L’épidémie de COVID-19 sévit depuis plus d’un an. Au Québec, on sent qu’elle tend à s’essouffler sous l’effet conjugué des mesures de confinement et de la campagne de vaccination. Ce qui n’est pas près de s’essouffler, par contre, c’est l’autre épidémie : la prolifération des cas de forme longue de la COVID-19 qui continuent d’affliger des dizaines de milliers de Québécois et de Québécoises.

Carrie Anna McGinn et Violaine Cousineau Toutes deux aux prises avec la forme longue de la COVID-19

Les chiffres sont implacables : de 10 % à 30 % des patient.es infecté.es vont développer la COVID longue, soit, à ce jour, de 37 000 à 110 000 Québécois.es.

Ces personnes demeureront aux prises avec des symptômes invalidants : fatigue extrême, malaise après le moindre effort, difficultés respiratoires, problèmes cardiaques, troubles du sommeil, problèmes gastroentérologiques, dysfonction cognitive, vertiges, maux de tête, douleurs musculaires et articulaires, perte de l’odorat et du goût, etc.

Une forte proportion des personnes touchées ont entre 30 et 60 ans, n’ont aucun antécédent médical important et n’ont pas été hospitalisées durant la phase aiguë de la maladie : ce sont des gens actifs, des parents, des travailleurs et travailleuses dont le Québec n’a pas le luxe de se priver.
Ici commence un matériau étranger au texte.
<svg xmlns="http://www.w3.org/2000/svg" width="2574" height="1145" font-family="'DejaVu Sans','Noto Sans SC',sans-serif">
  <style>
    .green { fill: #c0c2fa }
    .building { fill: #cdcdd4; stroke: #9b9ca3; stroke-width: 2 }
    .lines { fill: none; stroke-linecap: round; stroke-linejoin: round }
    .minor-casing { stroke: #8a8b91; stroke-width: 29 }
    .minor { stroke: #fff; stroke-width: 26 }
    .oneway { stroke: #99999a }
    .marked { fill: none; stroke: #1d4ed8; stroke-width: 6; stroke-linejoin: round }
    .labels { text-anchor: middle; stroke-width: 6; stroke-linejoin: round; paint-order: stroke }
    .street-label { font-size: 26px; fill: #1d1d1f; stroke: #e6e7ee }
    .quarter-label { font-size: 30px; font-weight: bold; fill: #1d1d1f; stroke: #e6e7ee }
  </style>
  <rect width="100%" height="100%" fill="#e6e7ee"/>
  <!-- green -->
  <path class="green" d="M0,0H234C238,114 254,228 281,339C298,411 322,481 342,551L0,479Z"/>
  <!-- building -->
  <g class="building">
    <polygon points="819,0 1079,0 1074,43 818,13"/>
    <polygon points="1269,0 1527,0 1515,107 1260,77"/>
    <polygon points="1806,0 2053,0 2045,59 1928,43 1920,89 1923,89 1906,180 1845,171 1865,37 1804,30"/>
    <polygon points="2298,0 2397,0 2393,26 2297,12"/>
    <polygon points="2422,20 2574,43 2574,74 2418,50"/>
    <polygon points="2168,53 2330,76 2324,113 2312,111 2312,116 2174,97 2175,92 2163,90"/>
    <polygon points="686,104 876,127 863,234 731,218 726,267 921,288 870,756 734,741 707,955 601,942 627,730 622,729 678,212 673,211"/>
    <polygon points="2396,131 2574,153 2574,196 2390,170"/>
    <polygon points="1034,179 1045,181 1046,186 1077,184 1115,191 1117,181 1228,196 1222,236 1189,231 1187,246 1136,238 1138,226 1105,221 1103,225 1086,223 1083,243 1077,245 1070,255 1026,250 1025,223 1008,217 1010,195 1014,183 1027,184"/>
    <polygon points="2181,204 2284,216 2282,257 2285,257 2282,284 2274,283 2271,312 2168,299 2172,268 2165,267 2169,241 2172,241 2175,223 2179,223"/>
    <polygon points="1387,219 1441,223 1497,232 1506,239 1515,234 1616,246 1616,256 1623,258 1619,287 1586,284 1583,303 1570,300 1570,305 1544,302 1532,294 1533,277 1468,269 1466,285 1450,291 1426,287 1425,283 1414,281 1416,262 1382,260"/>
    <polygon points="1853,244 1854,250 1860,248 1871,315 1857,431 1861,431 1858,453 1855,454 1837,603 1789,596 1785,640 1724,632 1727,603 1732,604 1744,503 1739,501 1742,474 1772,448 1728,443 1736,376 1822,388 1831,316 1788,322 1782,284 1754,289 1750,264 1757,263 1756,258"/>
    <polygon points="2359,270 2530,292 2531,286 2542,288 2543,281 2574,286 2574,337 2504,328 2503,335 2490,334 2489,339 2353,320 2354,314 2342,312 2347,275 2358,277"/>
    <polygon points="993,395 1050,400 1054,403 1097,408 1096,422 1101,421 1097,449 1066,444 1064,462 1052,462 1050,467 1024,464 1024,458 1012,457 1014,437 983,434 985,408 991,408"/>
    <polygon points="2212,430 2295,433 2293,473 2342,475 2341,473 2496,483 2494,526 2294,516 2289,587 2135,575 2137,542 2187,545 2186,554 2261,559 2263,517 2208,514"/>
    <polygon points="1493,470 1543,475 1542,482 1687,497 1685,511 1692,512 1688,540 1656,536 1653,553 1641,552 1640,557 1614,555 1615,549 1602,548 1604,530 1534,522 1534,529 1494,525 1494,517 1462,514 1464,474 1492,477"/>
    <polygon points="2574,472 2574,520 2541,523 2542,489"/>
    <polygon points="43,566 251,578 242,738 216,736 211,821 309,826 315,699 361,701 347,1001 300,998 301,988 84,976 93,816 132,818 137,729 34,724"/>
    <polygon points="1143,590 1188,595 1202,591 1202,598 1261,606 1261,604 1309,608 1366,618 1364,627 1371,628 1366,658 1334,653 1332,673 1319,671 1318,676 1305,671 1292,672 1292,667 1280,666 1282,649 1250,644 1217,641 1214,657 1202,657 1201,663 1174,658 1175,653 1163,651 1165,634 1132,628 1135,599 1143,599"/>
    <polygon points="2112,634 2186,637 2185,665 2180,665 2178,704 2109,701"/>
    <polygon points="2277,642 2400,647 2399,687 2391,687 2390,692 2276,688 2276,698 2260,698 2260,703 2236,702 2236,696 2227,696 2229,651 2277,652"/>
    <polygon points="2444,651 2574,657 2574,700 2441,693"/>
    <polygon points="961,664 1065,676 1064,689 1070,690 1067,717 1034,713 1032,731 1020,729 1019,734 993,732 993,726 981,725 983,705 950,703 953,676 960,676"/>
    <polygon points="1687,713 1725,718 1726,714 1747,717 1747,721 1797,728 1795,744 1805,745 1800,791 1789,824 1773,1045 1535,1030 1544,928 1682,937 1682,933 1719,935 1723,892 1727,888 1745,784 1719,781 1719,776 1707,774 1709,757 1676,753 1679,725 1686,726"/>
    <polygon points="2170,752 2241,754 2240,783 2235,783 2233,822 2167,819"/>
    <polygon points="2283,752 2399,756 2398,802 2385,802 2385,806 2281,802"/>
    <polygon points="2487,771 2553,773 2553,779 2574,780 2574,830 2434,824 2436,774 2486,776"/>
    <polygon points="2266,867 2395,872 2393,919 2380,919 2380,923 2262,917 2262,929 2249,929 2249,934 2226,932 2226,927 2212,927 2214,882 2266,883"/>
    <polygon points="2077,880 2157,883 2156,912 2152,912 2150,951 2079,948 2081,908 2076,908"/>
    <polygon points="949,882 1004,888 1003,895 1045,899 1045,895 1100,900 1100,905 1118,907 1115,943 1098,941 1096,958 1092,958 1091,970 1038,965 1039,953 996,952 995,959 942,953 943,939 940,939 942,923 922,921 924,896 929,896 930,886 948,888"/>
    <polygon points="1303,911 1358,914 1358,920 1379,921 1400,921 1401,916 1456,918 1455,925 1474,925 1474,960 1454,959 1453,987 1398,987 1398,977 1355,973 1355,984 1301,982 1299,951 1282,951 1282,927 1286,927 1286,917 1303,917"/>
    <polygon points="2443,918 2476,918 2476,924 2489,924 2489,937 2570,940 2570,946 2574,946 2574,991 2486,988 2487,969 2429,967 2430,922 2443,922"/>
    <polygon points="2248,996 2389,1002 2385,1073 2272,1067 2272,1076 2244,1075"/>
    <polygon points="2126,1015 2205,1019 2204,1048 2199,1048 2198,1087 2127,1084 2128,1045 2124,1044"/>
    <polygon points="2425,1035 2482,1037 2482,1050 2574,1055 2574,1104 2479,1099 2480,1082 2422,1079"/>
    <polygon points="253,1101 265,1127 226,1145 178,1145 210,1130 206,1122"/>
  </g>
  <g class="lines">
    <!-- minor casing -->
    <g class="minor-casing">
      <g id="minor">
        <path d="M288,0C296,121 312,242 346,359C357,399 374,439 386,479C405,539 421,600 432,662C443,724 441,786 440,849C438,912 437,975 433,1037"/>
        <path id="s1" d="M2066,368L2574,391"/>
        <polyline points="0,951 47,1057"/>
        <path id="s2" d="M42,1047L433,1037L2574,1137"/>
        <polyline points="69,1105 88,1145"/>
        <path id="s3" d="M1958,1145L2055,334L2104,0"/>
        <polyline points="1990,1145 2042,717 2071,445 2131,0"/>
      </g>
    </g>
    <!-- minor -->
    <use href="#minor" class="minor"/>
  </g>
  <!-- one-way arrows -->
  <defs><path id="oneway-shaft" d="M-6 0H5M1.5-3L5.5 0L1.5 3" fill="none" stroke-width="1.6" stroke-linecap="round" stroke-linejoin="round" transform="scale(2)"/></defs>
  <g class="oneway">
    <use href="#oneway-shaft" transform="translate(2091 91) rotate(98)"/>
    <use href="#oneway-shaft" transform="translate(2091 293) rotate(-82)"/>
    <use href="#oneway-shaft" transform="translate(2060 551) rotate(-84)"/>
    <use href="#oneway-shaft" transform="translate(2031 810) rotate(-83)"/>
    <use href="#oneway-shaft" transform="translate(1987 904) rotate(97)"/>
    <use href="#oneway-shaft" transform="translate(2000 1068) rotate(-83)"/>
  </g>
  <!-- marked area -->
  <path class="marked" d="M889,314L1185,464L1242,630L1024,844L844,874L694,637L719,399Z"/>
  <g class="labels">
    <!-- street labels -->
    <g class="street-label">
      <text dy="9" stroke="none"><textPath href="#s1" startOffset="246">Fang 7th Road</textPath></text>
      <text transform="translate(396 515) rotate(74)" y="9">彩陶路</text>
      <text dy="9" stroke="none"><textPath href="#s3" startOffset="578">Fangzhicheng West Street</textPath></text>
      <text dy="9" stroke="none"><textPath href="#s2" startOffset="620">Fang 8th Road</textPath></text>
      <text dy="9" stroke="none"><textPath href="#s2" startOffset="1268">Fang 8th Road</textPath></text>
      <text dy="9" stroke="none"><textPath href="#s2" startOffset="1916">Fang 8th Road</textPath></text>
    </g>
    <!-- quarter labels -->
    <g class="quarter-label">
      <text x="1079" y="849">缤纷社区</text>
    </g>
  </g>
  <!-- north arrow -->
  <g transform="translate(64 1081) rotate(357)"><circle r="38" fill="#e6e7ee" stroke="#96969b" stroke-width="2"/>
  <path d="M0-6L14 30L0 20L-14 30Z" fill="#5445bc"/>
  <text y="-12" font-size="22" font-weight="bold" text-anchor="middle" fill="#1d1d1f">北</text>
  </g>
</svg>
Or, en dehors de rares et louables initiatives locales, l’organisation des soins de santé au Québec ne permet pas à ces personnes d’être adéquatement prises en charge. Une seule initiative de réadaptation conçue spécifiquement pour les malades souffrant de la COVID longue est actuellement disponible, et uniquement pour les résidants de la Montérégie-Ouest. Pourtant, partout au Québec, les cas sont légion : certaines personnes sont malades depuis maintenant plus d’un an. Elles ne peuvent plus travailler, étudier, s’occuper de leur famille, jouer un rôle actif au sein de leur société.

Plus on tardera à offrir des soins aux personnes souffrant de la COVID longue, plus leur cas risque de s’aggraver. Et plus on tardera à organiser les soins à l’échelle du Québec, plus les services à offrir à ces malades seront onéreux.

Comme personnes aux prises avec la forme longue de la COVID-19, nous exigeons que le gouvernement du Québec sorte du déni actuel concernant cette forme pernicieuse de la maladie, qu’il reconnaisse l’existence d’une forme longue et handicapante de la COVID-19 et qu’il investisse rapidement dans des soins adaptés. Oui, il faut poursuivre et financer la recherche sur le sujet, notamment en s’appuyant sur les connaissances scientifiques développées à partir d’autres maladies post-virales. Cependant, il faut aussi rapidement, à la lumière de ce qui se fait ailleurs dans le monde et de ce qui est déjà en place ici, au Québec, développer une offre de soins adaptés qui vont permettre aux malades de commencer à remonter la pente. La solitude, l’isolement et le déni dans lesquels se débattent actuellement les personnes atteintes de la COVID longue ne font pas honneur au Québec : nous pouvons et devons faire mieux, dès maintenant, pour ne pas laisser à l’abandon toutes ces victimes à long terme de la COVID-19.

Ont signé cette lettre des personnes qui sont aux prises avec la forme longue de la COVID-19.